=== BRIEF ===
How many lines of the data below contain the string "sketch"? Reply with only the number.

====== DATA SUPPLIED

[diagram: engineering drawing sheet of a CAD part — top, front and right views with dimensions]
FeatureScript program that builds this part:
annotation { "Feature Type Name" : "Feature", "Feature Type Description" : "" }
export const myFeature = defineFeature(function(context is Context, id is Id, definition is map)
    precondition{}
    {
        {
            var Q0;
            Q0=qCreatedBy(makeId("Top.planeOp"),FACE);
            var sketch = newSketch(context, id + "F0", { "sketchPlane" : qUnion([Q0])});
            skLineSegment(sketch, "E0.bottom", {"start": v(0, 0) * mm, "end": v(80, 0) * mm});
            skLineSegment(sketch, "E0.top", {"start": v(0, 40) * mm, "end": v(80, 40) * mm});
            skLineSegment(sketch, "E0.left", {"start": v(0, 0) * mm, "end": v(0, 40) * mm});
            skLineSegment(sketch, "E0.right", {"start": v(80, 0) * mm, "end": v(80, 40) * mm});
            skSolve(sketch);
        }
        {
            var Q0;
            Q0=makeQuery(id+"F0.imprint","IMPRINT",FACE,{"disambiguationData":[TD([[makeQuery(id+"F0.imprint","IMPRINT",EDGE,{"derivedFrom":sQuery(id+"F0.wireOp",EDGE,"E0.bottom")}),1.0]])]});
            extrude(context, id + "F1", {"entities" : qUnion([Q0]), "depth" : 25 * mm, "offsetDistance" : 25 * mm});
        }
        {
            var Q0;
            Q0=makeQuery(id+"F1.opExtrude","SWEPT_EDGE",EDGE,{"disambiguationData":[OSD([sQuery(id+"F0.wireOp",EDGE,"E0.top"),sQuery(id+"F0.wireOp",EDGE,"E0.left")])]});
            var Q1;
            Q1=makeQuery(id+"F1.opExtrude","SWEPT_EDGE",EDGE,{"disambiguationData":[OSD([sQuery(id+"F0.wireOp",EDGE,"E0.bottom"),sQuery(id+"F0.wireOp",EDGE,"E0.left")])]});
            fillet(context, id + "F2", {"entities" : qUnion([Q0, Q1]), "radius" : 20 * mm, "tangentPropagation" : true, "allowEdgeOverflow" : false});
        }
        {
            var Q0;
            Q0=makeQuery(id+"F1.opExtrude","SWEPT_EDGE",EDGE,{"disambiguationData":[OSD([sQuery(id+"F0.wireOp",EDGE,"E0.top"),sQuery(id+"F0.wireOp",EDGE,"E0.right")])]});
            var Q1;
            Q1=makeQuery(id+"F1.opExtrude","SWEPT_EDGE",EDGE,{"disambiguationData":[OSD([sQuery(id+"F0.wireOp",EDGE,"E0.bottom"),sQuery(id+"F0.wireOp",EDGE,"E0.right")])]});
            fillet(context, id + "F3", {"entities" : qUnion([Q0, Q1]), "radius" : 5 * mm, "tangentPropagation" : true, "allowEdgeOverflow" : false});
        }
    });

============

=== SOLUTION TO THE EXERCISE ===
6